**Problem description:** In the records, find each line where "channel" occurs, and copy it.

**Data provided:**

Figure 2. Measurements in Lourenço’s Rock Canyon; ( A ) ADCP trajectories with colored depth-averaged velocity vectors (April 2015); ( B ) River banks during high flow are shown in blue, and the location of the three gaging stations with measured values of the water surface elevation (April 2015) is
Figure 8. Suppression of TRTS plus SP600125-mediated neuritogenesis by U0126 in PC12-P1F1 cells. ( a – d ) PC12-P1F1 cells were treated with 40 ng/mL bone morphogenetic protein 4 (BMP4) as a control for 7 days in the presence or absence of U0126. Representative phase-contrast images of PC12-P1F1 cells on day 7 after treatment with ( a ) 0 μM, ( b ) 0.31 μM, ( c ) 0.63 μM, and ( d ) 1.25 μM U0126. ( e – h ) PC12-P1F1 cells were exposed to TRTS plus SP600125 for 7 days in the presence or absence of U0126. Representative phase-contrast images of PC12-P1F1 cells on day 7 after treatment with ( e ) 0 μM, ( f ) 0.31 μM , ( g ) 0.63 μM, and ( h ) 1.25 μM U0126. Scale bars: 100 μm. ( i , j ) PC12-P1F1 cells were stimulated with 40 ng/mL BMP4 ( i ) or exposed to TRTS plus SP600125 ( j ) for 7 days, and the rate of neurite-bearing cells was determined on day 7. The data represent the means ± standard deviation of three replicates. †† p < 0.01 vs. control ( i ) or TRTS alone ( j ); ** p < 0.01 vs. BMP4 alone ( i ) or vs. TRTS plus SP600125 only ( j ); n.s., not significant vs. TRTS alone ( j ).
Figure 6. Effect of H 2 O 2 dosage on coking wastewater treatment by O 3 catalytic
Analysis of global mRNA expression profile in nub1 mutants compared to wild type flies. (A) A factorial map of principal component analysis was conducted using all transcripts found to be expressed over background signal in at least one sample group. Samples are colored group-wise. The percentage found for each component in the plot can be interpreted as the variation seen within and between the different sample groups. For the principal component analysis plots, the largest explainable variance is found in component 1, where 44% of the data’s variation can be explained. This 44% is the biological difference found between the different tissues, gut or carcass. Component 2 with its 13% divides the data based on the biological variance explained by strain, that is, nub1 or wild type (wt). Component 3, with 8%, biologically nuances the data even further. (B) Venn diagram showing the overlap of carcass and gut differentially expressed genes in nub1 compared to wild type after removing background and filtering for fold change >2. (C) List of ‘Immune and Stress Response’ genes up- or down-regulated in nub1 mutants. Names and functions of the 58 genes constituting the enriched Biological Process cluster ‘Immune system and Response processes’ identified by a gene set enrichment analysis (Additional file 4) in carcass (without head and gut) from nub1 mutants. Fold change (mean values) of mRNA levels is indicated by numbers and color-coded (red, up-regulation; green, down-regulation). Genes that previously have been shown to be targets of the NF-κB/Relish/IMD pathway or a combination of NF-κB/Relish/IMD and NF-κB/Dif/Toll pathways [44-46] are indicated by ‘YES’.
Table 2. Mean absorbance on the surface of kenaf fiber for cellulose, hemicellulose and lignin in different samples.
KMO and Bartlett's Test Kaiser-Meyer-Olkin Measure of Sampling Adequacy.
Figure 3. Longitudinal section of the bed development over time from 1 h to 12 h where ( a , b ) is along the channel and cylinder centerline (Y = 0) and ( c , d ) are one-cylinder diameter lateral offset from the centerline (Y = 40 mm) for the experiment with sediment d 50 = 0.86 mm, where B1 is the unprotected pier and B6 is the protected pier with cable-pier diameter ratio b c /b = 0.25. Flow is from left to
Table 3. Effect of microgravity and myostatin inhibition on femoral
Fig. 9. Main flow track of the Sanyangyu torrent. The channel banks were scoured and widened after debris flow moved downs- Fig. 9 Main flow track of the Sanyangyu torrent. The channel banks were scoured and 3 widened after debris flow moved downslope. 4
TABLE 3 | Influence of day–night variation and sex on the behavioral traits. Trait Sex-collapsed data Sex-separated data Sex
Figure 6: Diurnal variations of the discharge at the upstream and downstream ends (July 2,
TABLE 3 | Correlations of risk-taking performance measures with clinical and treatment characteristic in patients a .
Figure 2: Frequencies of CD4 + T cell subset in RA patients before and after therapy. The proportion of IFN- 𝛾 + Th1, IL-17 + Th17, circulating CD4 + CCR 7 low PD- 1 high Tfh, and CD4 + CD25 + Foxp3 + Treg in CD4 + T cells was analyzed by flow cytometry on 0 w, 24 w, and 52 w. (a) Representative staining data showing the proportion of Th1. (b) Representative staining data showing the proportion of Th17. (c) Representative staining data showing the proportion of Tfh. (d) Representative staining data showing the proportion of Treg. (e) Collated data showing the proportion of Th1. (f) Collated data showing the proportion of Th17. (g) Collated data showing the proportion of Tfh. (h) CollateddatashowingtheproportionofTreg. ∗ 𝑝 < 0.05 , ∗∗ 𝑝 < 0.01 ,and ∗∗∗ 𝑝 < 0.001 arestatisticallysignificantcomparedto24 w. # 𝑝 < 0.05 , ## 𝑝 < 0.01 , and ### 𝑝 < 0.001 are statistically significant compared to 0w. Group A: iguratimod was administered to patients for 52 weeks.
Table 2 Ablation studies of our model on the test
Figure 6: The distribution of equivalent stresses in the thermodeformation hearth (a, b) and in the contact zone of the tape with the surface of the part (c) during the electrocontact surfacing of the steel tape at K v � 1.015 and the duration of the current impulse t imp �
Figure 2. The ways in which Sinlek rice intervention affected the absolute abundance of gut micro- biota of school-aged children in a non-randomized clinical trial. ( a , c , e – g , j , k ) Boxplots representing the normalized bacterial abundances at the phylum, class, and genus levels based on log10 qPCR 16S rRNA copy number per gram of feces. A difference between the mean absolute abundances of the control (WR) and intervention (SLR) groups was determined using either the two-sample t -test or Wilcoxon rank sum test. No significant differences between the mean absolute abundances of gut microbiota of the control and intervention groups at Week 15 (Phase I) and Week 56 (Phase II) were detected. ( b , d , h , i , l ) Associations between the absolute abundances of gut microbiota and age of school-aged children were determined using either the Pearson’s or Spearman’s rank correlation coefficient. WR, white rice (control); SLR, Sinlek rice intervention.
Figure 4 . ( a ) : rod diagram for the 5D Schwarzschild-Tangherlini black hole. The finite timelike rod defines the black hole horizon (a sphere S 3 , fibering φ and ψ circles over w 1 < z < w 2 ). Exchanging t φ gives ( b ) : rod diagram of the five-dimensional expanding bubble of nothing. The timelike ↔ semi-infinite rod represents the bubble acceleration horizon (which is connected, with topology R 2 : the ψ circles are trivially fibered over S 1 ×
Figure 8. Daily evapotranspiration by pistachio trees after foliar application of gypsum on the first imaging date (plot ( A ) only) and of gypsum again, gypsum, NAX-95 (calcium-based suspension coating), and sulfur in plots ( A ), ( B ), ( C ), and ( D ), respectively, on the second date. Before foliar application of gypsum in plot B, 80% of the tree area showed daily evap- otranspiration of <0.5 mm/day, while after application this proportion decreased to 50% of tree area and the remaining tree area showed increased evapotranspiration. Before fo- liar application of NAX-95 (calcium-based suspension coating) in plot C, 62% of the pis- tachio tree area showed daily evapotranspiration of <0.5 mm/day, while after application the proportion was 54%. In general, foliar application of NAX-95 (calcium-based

**Exercise result:**
Figure 3. Longitudinal section of the bed development over time from 1 h to 12 h where ( a , b ) is along the channel and cylinder centerline (Y = 0) and ( c , d ) are one-cylinder diameter lateral offset from the centerline (Y = 40 mm) for the experiment with sediment d 50 = 0.86 mm, where B1 is the unprotected pier and B6 is the protected pier with cable-pier diameter ratio b c /b = 0.25. Flow is from left to
Fig. 9. Main flow track of the Sanyangyu torrent. The channel banks were scoured and widened after debris flow moved downs- Fig. 9 Main flow track of the Sanyangyu torrent. The channel banks were scoured and 3 widened after debris flow moved downslope. 4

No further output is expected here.